A Globo nunca reprisou O Cerco. Nem o canal Viva. A fita VHS quebrou. O Cerco virou uma distante lembrança de um início de carreira. Com o tempo, a memória desse episódio sumiu definitivamente. Até que na semana passada eu levei a fita quebrada ao meus amigos Rogério Naccache e Julio Cesar Romeo em Caraguatatuba. O Rogério e o Julio consertaram a fita e a digitalizaram. E pela primeira vez em 35 anos eu pude rever esse episódio da série. Não me lembrava de muita coisa.

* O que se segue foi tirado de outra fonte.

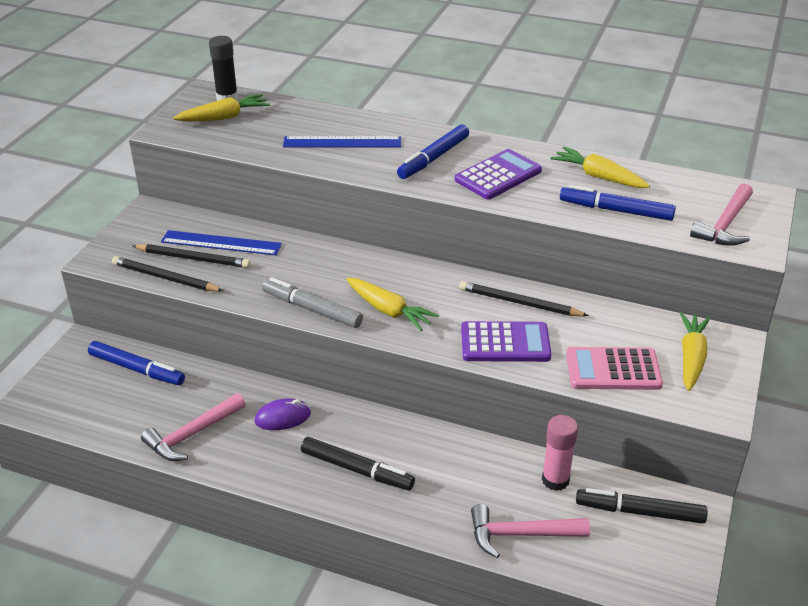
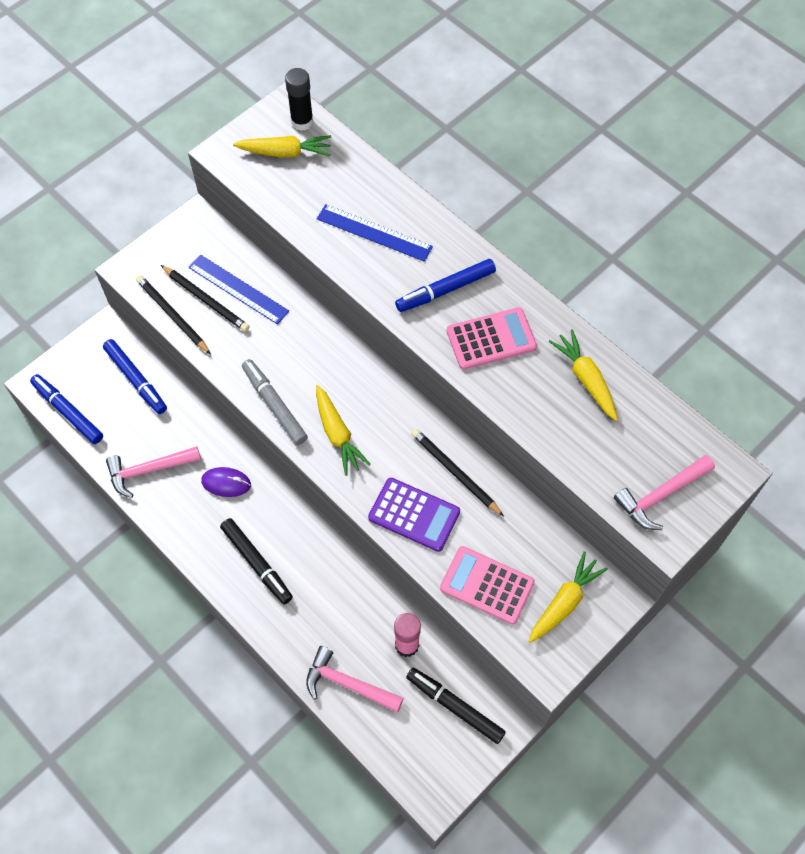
camera: 25 degrees right, 25 degrees up
purple calculator [455,149,542,200] -> pink calculator [447,307,537,370]
blue marker [560,185,676,221] -> blue marker moved to [30,374,103,444]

Três décadas depois,  senti orgulho de rever "O Cerco". Ele tem, é claro, as marcas dos anos 1980, a precariedade técnica da época, algumas interpretações mais fracas, e um cena para o final que pode ser considerada meio constrangedora. 

Mas de uma maneira geral o episódio tem uma marca de ousadia do começo ao fim. E tem também uma honestidade que demonstra a entrega de todos os envolvidos na sua realização. O diretor Luís Fernando Piá não teve qualquer receio de ser atrevido em cenas difíceis para os padrões da época.  E aí tem o toque do grande Walter Avancini.

O ataque da gangue de Celsão ao clube impressiona pelo realismo, que lembrou o filme Straw Dogs (1981), de Sam Peckinpah . Em certos momentos os atores parecem assustados de verdade com a chuva de pedras e rojões. Os vilões são muito convincentes, liderados pelos ótimos Mario Cardoso (Celsão) e Tomil (Silverinha). Francisco Cuoco foge da caricatura que construiu de si mesmo com uma interpretação sóbria e densa. A tal cena  - com a banda voltando a tocar no meio do massacre - pode ser constrangedora, mas jamais convencional. 


Mas um dos maiores motivos de orgulho que eu sinto por O Cerco são os quase sete minutos iniciais sem qualquer diálogo, numa narrativa áudio-visual, rara de se ver numa série - nacional ou não.  Walter Avancini bancou essa ousadia.